■ EXCERPT TO READ ■
:::::

Today we might recognise in the approach of concealment in the ground the ‘camouflage’ techniques widely used in more recent design practices, aimed at making entire buildings disappear under carpets of plants, as if to express a sort of reparation towards the environment and the resources that the act of building has taken away. However, this was not Gabetti and Isola’s intention when they presented the project to the clients, a crescent embedded in the ground rather than the ‘iconic’ building they had been asked to build. The architects used the elements of the environment as actual building materials, convinced of their extraordinary, inexhaustible expressive power, capable of continuous regeneration, perfectly immune to obsolescence. The landscape changes but does not age, the building seems to say, and so architecture can take advantage of this spell by acting with it, rather than against it.

:::::

■ GIVEN DATA ■
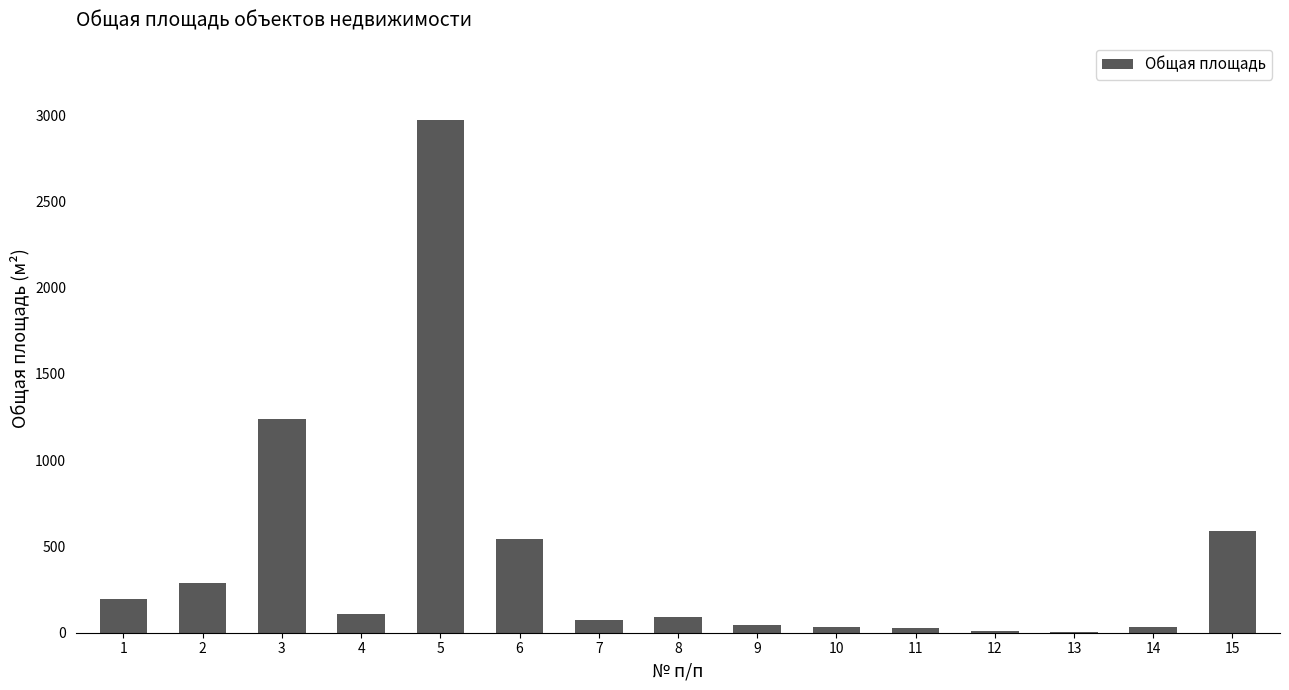

What is the change in value from 5 to 7?

-2901.6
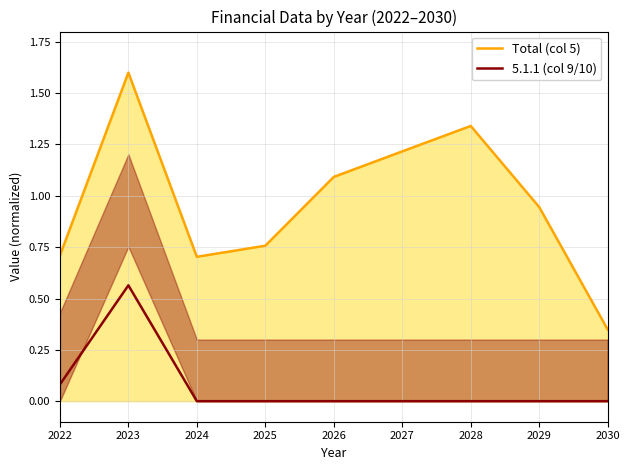

Which category has the highest value across all series?

2023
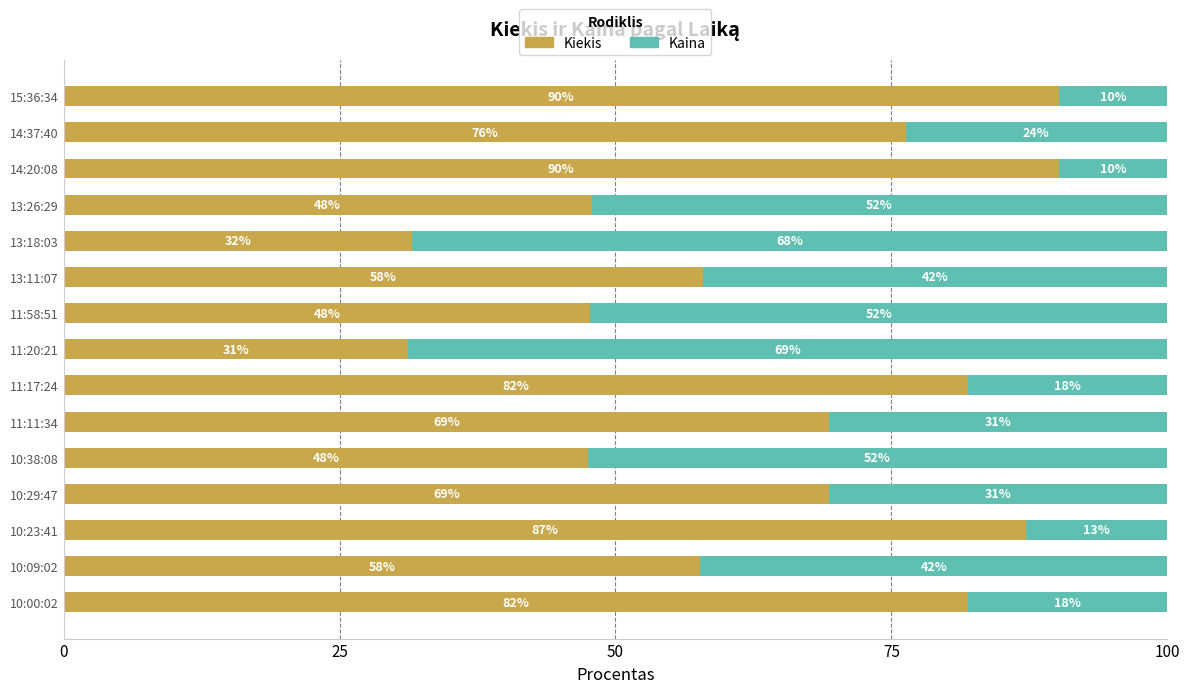

How many distinct data groups are displayed?

2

:::::

■ WHAT YOU WILL DO ■
1. In the architecture passage, what did Gabetti and Isola present to the clients in place of the building they had been asked to build?
2. Identify every line of the rows that contains the string "value", treating case as significant.
The text and the rows have nothing to do with each other.

■ ANSWERS TO THE PROBLEMS ■
1. A crescent embedded in the ground.

2.
What is the change in value from 5 to 7?
Which category has the highest value across all series?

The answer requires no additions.